Gingrich and Santorum are expected to use the platform as a forum for their efforts to win more Southern votes as they fight for the nomination. The summit comes just ahead of tomorrow's primaries in Mississippi and Alabama.
The candidates have sharply criticized President Obama and the Department of the Interior on the campaign trail, complaining that the two are responsible for rising gasoline prices by blocking industry efforts to produce more crude oil from federal lands and waters. But LeBlanc said that any harsh words that may come out of the mouths of the two candidates will be seen as aimed at Obama and not the staff members at BOEM and BSEE she has been struggling to work with.
Having the candidates attend is simply a vehicle to draw public attention to GEST and other groups' causes, she said.

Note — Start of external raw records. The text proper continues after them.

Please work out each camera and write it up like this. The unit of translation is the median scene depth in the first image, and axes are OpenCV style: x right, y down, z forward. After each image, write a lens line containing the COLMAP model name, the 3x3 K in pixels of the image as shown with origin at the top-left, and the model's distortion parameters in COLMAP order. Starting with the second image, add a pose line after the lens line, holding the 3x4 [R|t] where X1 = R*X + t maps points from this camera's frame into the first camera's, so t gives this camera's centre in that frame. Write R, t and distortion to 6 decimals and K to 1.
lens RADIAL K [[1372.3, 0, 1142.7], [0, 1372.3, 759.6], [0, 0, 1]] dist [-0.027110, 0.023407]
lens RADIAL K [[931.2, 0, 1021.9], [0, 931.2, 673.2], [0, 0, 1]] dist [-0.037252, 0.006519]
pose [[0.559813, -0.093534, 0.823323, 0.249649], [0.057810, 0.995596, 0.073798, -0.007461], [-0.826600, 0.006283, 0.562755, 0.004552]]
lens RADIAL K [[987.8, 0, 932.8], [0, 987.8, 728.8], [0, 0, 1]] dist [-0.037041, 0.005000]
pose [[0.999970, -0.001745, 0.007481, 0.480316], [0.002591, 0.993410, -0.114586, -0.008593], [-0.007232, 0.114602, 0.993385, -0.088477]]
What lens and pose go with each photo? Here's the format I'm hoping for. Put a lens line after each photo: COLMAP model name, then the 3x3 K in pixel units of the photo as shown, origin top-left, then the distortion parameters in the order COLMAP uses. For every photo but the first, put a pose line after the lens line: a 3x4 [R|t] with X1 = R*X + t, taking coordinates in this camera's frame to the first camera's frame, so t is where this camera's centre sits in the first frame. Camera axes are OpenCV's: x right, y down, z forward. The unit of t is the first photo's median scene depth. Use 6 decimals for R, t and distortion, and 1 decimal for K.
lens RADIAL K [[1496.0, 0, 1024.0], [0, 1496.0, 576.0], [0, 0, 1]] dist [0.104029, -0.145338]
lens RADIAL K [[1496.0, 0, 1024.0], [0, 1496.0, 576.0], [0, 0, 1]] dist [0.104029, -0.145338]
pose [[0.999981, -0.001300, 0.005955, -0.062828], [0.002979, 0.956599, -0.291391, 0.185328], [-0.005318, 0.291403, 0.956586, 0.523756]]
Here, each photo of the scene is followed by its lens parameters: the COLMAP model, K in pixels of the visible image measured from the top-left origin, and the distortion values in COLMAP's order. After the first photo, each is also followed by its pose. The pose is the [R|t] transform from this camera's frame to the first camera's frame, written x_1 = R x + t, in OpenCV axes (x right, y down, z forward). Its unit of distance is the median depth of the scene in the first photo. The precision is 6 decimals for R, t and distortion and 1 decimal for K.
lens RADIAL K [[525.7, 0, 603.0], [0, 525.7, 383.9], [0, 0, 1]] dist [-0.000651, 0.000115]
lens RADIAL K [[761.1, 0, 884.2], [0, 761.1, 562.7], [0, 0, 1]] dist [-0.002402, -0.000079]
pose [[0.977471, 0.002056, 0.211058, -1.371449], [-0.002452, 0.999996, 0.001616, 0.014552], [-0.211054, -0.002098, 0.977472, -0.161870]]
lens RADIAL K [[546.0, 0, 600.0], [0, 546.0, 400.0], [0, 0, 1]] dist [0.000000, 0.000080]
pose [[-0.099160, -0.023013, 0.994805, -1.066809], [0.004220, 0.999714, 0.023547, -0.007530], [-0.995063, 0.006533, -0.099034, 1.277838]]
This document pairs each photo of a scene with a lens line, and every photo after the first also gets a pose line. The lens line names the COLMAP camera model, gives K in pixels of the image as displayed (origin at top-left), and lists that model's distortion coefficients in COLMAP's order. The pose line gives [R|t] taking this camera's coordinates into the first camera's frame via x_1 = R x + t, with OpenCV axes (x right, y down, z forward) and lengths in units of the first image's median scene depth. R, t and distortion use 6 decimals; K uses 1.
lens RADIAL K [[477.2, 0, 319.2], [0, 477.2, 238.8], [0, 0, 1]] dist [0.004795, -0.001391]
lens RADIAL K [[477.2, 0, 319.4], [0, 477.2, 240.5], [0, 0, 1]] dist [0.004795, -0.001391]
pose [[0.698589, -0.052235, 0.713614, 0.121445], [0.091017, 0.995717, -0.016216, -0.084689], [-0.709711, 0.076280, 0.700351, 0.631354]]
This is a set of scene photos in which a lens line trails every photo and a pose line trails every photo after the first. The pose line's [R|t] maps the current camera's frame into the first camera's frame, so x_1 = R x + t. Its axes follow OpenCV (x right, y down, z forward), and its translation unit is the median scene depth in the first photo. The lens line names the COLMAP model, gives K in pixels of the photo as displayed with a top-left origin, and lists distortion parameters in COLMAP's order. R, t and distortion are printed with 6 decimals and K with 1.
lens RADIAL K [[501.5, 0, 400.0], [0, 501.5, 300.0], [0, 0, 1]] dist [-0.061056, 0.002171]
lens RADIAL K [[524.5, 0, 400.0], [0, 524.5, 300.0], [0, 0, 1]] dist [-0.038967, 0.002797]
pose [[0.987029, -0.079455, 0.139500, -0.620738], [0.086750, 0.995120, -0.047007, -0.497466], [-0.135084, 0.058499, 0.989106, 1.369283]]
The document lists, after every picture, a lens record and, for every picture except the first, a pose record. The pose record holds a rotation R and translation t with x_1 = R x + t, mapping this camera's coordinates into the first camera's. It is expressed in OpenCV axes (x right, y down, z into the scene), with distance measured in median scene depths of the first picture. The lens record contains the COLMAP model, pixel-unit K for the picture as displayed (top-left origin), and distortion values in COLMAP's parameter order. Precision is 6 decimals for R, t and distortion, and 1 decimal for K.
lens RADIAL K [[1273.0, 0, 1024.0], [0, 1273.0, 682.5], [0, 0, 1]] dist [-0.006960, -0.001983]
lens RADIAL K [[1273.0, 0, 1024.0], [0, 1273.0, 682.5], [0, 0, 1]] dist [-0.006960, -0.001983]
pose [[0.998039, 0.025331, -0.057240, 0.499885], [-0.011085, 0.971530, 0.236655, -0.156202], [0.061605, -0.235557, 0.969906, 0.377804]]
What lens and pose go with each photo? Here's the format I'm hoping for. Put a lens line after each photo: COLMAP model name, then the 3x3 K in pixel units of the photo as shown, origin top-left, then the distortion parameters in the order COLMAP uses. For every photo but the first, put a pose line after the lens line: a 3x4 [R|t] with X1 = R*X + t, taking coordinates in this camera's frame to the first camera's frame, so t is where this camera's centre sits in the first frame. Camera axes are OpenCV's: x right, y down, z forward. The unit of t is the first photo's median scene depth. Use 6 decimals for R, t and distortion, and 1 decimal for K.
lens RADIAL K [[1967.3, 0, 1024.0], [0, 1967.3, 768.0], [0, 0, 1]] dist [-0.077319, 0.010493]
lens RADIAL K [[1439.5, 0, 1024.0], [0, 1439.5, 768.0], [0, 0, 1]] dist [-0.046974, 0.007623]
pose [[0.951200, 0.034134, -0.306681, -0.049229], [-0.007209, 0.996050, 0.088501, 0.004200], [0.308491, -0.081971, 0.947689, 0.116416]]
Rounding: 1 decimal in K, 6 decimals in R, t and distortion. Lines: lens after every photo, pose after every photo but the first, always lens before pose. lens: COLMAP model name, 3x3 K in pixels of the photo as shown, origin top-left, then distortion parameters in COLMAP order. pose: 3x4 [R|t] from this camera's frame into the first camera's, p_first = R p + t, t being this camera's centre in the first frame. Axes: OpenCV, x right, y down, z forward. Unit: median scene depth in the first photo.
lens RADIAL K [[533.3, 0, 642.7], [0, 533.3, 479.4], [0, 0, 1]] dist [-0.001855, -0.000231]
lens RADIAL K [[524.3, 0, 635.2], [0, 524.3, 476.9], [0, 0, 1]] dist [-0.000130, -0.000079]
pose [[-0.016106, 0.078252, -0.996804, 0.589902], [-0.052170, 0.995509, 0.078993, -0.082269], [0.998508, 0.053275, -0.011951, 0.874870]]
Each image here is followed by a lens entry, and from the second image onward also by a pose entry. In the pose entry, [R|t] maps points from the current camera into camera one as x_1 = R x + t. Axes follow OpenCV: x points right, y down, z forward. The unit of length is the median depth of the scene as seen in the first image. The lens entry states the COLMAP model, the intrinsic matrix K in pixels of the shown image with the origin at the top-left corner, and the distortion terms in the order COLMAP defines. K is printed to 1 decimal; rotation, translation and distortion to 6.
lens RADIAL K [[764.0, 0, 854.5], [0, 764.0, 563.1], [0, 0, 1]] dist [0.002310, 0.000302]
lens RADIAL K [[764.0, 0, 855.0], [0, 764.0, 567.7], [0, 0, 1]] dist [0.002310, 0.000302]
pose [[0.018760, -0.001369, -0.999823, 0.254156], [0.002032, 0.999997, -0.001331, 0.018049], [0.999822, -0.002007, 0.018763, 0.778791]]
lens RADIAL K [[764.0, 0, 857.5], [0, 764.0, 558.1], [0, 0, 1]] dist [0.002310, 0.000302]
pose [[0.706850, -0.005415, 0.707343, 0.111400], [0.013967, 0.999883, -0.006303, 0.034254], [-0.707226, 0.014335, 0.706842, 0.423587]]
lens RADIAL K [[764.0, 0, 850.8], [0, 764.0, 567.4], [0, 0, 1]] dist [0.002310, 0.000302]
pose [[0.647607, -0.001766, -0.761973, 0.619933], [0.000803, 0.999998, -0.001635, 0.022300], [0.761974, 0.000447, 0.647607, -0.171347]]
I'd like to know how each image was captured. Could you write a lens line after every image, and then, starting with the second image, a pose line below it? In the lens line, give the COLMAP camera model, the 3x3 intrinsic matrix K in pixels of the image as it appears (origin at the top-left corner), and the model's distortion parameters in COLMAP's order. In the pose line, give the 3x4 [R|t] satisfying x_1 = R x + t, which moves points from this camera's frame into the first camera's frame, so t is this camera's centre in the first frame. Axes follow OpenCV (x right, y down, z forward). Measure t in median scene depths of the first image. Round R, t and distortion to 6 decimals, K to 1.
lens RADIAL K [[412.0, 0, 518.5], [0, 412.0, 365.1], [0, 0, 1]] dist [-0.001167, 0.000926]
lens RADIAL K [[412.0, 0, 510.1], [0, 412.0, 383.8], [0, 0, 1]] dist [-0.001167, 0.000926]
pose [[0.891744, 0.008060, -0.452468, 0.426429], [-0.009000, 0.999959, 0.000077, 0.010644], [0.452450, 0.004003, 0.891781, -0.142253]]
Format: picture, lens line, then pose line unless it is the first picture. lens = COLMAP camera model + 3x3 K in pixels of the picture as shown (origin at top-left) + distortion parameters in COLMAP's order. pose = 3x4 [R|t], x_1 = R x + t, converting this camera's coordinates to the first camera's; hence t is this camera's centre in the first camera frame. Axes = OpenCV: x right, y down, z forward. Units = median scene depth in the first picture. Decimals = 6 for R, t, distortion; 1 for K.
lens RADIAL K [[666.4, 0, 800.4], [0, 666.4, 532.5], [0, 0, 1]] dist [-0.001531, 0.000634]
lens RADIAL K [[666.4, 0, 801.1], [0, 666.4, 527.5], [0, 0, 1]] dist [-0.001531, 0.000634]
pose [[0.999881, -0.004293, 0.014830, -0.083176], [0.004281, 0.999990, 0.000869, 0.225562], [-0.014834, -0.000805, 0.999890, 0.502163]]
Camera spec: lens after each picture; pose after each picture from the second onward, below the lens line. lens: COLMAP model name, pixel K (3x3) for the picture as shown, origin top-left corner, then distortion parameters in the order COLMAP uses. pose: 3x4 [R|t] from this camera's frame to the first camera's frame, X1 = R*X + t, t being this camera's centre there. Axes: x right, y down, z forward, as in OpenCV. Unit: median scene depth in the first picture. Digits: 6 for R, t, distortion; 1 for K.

"Having the presidential candidates obviously brings national attention," LeBlanc said. "It makes sure that this is a national cornerstone issue in the presidential race, and, quite frankly, it needs to be when you consider that we have such high gas prices, high unemployment and record deficits."
Mississippi Gov. Phil Bryant (R) and Alabama Gov. Robert Bentley (R) are among the confirmed attendees. Media reports Friday said that Bryant has endorsed former Massachusetts Gov. Mitt Romney for the presidential nomination.